Overall, the update gives the chatbot real conversational memory while keeping session histories separate.

86. Project ~ AI Research Assistant - Multi-Query Implementation (Part 4)

The passage explains how to improve a RAG retriever by adding multi-query retrieval.

Main idea

  • The current retriever only matches the query using similar words.

  • This works, but it can miss relevant chunks if the answer uses different terminology.

  • Multi-query retrieval fixes this by using an LLM to generate several semantically similar queries from the original question.

Basic vs. advanced retriever

  • Basic retriever: simple similarity search, returns about four documents.

  • Advanced retriever: multi-query retrieval, which expands the original question into multiple related searches.

Why it helps

Different people may ask the same thing in different ways.
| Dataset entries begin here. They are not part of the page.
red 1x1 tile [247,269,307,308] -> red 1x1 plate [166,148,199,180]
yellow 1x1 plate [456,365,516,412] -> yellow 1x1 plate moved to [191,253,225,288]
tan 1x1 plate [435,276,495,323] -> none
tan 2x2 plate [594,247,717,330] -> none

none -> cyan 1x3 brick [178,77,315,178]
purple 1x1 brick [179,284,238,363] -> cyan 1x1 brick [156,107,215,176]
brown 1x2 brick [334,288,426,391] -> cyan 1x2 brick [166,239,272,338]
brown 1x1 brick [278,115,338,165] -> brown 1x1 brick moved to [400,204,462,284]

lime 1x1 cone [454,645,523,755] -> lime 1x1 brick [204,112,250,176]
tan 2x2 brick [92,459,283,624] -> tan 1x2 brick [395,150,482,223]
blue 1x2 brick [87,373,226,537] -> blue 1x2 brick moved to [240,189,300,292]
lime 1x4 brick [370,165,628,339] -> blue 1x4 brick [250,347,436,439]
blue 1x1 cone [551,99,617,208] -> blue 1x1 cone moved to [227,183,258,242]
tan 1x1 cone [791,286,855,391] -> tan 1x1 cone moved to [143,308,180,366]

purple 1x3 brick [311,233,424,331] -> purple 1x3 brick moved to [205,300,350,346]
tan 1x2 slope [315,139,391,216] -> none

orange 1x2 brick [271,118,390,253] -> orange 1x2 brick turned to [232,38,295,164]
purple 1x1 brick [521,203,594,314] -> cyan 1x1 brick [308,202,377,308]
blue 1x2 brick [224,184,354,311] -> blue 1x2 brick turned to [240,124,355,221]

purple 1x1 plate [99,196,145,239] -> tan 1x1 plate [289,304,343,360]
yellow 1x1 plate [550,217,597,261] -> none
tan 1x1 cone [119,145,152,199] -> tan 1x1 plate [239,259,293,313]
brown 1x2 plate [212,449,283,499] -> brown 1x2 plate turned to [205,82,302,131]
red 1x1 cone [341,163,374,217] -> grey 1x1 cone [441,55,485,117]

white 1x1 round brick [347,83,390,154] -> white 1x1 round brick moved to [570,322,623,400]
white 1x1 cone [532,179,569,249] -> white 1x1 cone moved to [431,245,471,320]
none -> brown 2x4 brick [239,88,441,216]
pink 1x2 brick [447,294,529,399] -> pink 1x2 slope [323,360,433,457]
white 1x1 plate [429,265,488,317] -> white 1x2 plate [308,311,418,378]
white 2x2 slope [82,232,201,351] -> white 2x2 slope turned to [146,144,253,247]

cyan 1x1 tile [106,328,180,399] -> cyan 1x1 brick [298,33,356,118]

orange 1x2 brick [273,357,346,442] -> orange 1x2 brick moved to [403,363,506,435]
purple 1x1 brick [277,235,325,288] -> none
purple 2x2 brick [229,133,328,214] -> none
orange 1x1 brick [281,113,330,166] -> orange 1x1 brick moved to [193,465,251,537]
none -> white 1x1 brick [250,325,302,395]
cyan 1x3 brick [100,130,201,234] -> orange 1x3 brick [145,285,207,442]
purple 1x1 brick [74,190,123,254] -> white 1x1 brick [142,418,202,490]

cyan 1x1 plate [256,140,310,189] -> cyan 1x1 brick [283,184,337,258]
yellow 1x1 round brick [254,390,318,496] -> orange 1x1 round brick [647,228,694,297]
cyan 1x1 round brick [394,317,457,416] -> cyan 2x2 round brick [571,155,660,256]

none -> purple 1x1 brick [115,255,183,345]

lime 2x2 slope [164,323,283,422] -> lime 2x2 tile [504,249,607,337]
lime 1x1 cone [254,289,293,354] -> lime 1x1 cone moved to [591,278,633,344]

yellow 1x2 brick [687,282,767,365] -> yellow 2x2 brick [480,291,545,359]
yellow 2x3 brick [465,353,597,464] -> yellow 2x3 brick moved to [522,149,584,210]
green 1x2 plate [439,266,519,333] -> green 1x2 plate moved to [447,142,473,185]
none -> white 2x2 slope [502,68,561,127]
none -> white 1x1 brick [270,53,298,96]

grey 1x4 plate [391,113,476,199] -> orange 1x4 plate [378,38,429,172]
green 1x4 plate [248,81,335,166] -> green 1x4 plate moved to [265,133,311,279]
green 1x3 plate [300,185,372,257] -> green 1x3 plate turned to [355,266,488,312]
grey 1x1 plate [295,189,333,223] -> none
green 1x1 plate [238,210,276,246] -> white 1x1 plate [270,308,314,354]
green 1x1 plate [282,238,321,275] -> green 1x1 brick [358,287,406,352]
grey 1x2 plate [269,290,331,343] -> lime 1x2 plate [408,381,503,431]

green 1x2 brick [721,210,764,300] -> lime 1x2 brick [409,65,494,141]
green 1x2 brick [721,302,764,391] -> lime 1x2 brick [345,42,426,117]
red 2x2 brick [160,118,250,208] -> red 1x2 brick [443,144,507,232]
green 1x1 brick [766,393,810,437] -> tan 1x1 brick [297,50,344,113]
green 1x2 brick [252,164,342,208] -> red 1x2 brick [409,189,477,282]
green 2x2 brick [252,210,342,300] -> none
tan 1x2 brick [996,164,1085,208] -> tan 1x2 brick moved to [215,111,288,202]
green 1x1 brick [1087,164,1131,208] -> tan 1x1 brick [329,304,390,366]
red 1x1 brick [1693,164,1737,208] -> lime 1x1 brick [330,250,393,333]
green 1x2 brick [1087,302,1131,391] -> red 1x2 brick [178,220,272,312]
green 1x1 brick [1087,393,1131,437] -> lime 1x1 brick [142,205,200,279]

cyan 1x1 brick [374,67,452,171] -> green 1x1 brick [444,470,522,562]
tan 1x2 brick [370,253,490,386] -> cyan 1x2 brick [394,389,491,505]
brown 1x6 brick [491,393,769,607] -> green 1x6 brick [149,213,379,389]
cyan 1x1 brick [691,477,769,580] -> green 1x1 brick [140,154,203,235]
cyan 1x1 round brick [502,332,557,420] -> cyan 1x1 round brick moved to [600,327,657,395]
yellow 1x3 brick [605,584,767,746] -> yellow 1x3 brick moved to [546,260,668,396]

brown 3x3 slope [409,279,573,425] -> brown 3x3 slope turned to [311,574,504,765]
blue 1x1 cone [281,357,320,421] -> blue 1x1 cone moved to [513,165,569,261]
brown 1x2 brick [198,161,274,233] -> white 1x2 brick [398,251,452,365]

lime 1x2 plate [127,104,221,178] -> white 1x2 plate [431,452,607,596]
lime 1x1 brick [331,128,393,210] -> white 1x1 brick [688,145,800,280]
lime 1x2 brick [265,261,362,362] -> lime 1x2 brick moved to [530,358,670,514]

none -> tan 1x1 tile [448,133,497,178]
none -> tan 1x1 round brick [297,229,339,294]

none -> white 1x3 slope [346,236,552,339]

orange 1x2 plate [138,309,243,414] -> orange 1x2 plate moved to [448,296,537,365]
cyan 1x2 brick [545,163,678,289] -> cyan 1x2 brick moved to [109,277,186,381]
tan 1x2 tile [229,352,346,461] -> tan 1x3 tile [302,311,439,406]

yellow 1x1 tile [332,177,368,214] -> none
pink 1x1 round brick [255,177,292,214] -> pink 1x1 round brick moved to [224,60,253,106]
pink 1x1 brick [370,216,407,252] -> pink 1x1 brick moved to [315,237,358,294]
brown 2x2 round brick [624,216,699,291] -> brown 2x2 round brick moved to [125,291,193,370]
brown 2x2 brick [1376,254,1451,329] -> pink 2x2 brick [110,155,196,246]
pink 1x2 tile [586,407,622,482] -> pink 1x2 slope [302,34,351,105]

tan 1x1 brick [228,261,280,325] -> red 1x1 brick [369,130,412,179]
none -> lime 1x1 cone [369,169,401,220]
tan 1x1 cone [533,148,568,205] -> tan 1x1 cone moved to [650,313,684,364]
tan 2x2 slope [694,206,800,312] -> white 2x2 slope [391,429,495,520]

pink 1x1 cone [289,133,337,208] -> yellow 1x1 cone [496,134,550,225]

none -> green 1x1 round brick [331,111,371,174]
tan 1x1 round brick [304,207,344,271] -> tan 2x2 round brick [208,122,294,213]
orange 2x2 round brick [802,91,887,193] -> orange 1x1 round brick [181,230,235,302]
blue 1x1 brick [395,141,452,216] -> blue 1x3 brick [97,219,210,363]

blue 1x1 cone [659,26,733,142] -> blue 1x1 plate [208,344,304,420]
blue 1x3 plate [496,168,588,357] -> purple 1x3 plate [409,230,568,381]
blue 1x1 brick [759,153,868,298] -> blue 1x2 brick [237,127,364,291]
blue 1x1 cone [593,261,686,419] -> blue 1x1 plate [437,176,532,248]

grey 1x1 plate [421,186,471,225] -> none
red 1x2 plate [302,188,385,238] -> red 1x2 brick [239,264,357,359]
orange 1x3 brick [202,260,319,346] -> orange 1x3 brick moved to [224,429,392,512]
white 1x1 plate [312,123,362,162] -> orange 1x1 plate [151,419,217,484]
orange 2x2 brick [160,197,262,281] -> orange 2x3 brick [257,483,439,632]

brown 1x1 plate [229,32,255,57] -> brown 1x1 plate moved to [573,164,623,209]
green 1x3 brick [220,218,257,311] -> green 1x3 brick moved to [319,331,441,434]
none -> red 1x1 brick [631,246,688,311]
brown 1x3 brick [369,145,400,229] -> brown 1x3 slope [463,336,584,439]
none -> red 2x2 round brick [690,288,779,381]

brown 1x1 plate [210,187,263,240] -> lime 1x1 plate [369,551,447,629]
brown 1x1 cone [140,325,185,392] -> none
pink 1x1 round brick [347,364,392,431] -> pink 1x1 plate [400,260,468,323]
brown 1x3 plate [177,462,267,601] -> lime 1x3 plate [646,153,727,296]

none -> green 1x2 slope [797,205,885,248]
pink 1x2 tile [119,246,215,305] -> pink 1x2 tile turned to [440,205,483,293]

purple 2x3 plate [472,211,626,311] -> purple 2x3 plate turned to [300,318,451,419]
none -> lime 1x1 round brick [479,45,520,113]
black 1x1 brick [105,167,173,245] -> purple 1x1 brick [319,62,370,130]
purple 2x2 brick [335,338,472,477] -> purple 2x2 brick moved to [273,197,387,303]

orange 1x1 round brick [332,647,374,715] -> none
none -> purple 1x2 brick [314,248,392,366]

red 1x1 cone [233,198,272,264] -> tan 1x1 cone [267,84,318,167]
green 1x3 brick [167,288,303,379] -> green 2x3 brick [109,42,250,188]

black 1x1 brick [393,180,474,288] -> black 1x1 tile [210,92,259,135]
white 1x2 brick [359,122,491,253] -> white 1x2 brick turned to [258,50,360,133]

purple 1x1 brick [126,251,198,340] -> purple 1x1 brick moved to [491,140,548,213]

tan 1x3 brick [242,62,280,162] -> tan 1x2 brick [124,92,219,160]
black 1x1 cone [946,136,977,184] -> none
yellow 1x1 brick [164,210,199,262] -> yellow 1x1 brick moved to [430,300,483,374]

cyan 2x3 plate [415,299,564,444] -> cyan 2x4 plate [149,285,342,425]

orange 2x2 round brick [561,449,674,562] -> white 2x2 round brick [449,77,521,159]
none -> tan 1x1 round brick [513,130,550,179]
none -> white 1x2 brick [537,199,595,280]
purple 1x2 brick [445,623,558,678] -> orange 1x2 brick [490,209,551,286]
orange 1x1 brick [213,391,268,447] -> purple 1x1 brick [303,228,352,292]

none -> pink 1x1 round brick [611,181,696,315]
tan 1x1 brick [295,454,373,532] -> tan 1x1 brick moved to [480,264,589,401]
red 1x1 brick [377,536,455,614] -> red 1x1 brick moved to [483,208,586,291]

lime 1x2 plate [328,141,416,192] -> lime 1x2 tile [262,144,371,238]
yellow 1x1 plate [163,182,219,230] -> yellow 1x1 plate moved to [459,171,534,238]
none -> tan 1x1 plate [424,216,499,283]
Multi-query retrieval improves recall by searching from multiple angles, making it more likely to find useful chunks even when wording differs.

Implementation described

  • Update _build_retriever in AIResearchAssistant.

  • Add a use_advanced flag.

  • If false, use the basic retriever.

  • If true, use the multi-query retriever.

  • Update ask to pass this flag through and handle retrieval the same way afterward.

Testing and results

  • With debugging enabled, the advanced retriever shows generated alternate queries.

  • It returns more relevant and unique chunks than the basic retriever.

  • This gives the model richer context and usually improves answer quality.

Conclusion

Multi-query retrieval makes the RAG system smarter and more flexible by retrieving information from several semantically related searches instead of relying on one keyword-based query.

The passage ends by noting the next step: moving from raw string answers to structured output, such as returning confidence, sources, and answer text in a predictable format.

87. Project ~ AI Research Assistant - Structured Output - Final Part

The passage explains how to improve an ask function in a RAG system by changing its output from plain text to a structured object.

Key points

  • The current ask function returns a plain string, which is hard to use programmatically.

  • A ResearchResponse data model already exists to solve this by structuring outputs with fields like:

    • answer

    • confidence

    • sources

    • key_quotes

    • follow_up_questions

  • A new function, ask_structured, is introduced right before ask.

    • It takes the same inputs as ask:

      • question

      • session_id

      • use_default

      • use_advanced

    • But it returns a ResearchResponse instead of a string.

  • Inside ask_structured, the LLM is wrapped with with_structured_output(ResearchResponse) so the model returns data in the schema format.

  • This makes it easy to access individual parts of the response directly in code, such as response.answer or response.sources.

Why this matters

  • Plain text is fine for display, but structured output is better for downstream processing.

  • It makes it easier to extract answers, confidence scores, sources, and follow-up questions.

Broader context

  • The project now includes a full RAG pipeline with:

    • a research assistant

    • advanced retrieval

    • conversation memory

    • structured responses

  • Document ingestion was intentionally left out for simplicity, but should be implemented separately in a real project:

    • upload file

    • extract content

    • store it in the database

Conclusion

The lesson shows how to use LangChain to build a more powerful RAG system, and it sets up the next topic: LangGraph, stateful agents, and how LangGraph and LangChain work together.